SLOW FOOD AND URBAN FARMING
Slow food – maybe you’ve heard the term, but aren’t quite sure what it refers to. Is it a protest against fast food chains? Is it a movement to chew each bite a certain number of times? Is it a complaint that cooking takes too much time?
Well, none of the above, though the first idea comes closest. The slow food movement aims to be an alternative to fast food, to preserve traditional and regional cuisine, and to encourage the farming of plants, seeds, and livestock characteristic to the local ecosystem. So what does that mean? Over time, the slow food movement would like our food culture to move away from large-scale agribusiness, and begin focusing on small farms throughout the country – including in cities!
California has just taken its first steps toward encouraging the slow food movement. On September 28th, California governor Jerry Brown signed into law the Urban Agriculture Incentive Zones Act.
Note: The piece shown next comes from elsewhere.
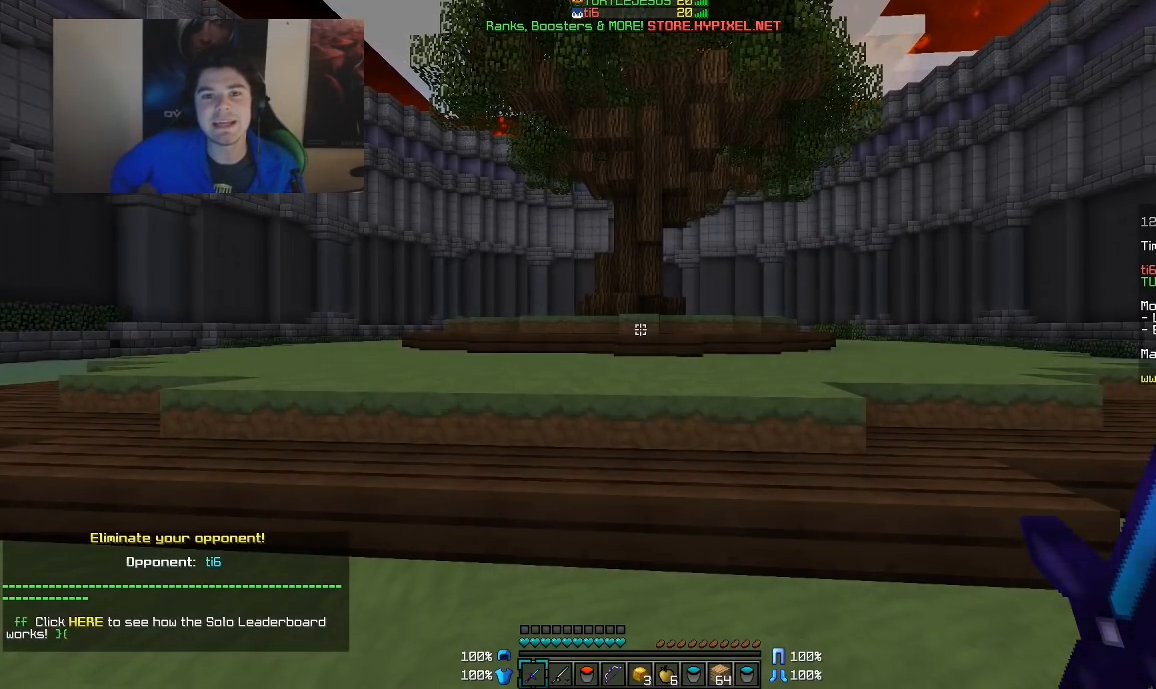
{"keys": ["w"], "mouse": [], "events": [[267, "w", "down"]]}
The Act authorizes tax breaks for landowners who lease their property to urban farmers. The Act serves two purposes – first, it encourages the growth of urban farms in California cities, which will help combat the instances of food deserts common in urban areas. Second, it will encourage landowners to do something with their vacant lots, rather than allow them to lie fallow. Multiple studies have shown the benefits of urban green spaces on health and wellness along with community safety – by encouraging urban farms, California cities will benefit both from these green spaces and from access to fresh produce.
Urban food deserts are a problem throughout the country. Congratulations to California for taking steps to combat the issue.